**EXTRAIT CHOISI:**
########

Renaissance de la végétation
Les grecs célébraient le retour de Dionysos ou de Perséphone, accompagné du renouveau de la végétation. Dans la Rome antique on fêtait le 17 mars Liberalia, les libérales, qui s’apparentent aux usages que l’on retrouve actuellement en Pologne, en Roumanie, en Yougoslavie et en Ukraine. Ainsi on jette ou jetait un gâteau composé de miel, de farine et d’huile dans le foyer d’un autel consacré à Bacchus ou son équivalent, avec une liqueur, pour obtenir la fertilité de la vigne et du blé.
A Rome, fin mars, les fidèles du Dieu Attis célébraient «l’entrée de l’arbre». Les porteurs d’arbres (« dendrophores») apportaient au temple un pin coupé et décoré qui représentait le cadavre d’Attis. Il était longuement adoré et pleuré puis mis au tombeau le 24 mars, «Jour du Sang», avec un cérémonial sanglant. Les fidèles et les «galles» dansaient frénétiquement au son des tambourins et des trompes, en se lacérant pour éclabousser de sang le pin sacré et ses abords. Des fanatiques se castraient alors avec des éclats de silex mis à leur disposition. Marqués au fer rouge, ils s’en allaient en ville jeter cette «moisson du dieu Gallos» en une quelconque maison dont les habitants devaient alors les nourrir et les vêtir d’habits féminins. La nuit suivante (Hilaries) préparait la résurrection d’Attis.

########

**TRAVAIL DEMANDÉ:**
1. Recopiez le texte sur la renaissance de la végétation, de « Renaissance de la » à « vigne et du blé. ».
2. Traduisez en anglais cette phrase du texte sur la renaissance de la végétation : « Les grecs célébraient le retour de Dionysos ou de Perséphone, accompagné du renouveau de la végétation. »
3. Poursuivez le texte sur les fêtes antiques de la renaissance de la végétation en reprenant juste après sa dernière phrase.

**DONNÉES ENREGISTRÉES:**
########

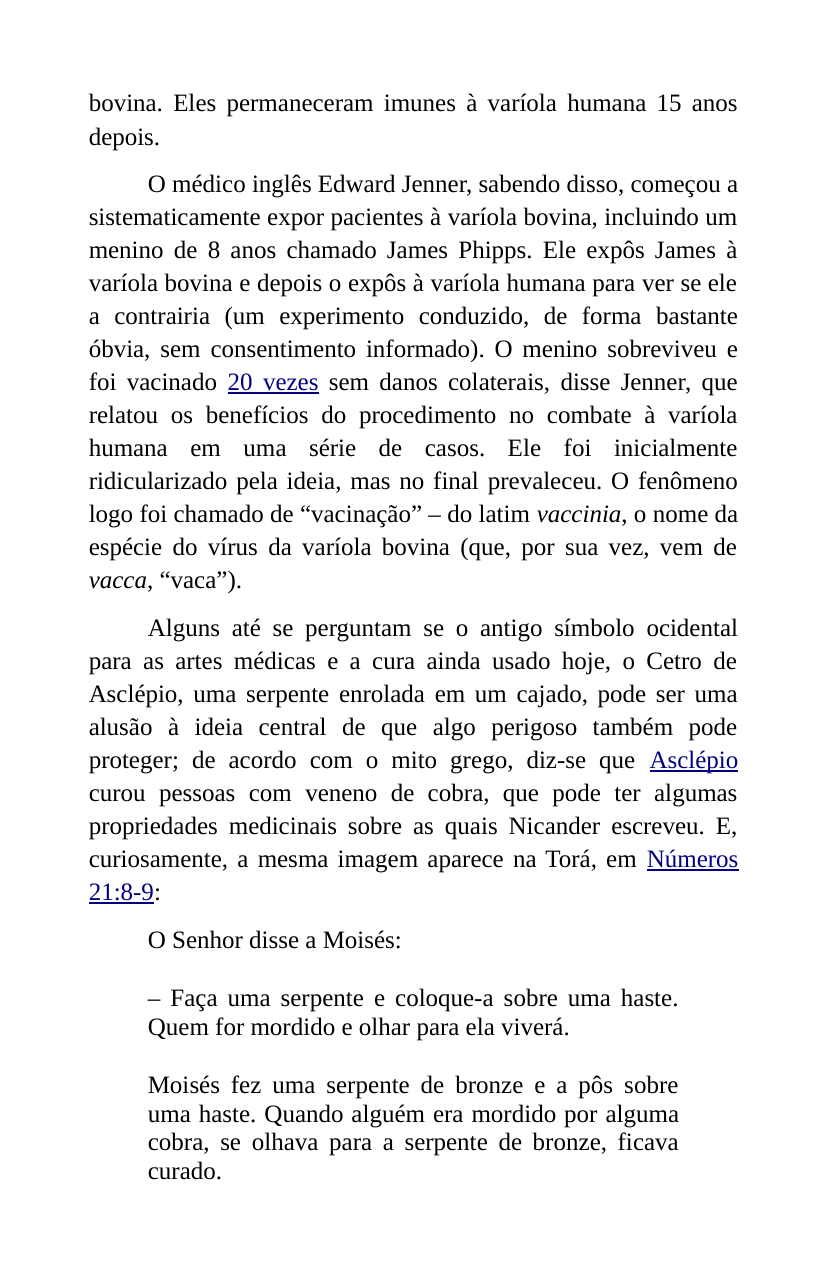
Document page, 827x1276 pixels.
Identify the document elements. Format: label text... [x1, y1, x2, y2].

########

**RÉPONSES PAR TÂCHE:**
1.
Renaissance de la végétation
Les grecs célébraient le retour de Dionysos ou de Perséphone, accompagné du renouveau de la végétation. Dans la Rome antique on fêtait le 17 mars Liberalia, les libérales, qui s’apparentent aux usages que l’on retrouve actuellement en Pologne, en Roumanie, en Yougoslavie et en Ukraine. Ainsi on jette ou jetait un gâteau composé de miel, de farine et d’huile dans le foyer d’un autel consacré à Bacchus ou son équivalent, avec une liqueur, pour obtenir la fertilité de la vigne et du blé.

2. The Greeks celebrated the return of Dionysus or Persephone, accompanied by the renewal of vegetation.

3.
Encore aujourd’hui en Finlande, les enfants sèment dans des assiettes des graines de «ray-grass» qu’ils font pousser au bord des fenêtres. Ils disposent aussi des branches de saule dans des vases remplis d’eau pour les faire bourgeonner.
Dans les années 1980, une ancienne coutume remise au goût du jour devint un véritable phénomène de mode chez les jeunes finlandaises et suédoises : déguisées en sorcières elles font la tournée des voisins avec des branches de saule décorées qui portent chance, les échangeant contre des friandises.
La tradition de bénédiction du buis ou du laurier est plus ancienne que le christianisme et se pratique encore, même si la bénédiction ne vient plus des mêmes divinités. Ces branchages sont utilisés comme des talismans, on les accroche au mur ou dans une armoire jusqu’à l’année suivante.
L’Osterbaum, «l’arbre de Pâques» est une vieille tradition allemande pour célébrer le retour du printemps : les branches d’arbres sont décorées de coquilles d’oeufs décorées.
La croyance est que l’arrivée des hirondelles et des coucous ce jour annonce la fin de l’hiver et l’arrivée du printemps. En Bulgarie les filles passaient de maison en maison en chantant des chansons sur le coucou, qui racontent comment il est arrivé et quelle nouvelle il apporte. Selon la tradition, on veille à avoir de l’argent dans la poche parce que si on entend le coucou pour la première fois de l’année coucouler, on aura alors du bonheur toute l’année.
Le trèfle
Le trèfle est arboré traditionnellement par les Irlandais à la Saint-Patrick, le 17 mars.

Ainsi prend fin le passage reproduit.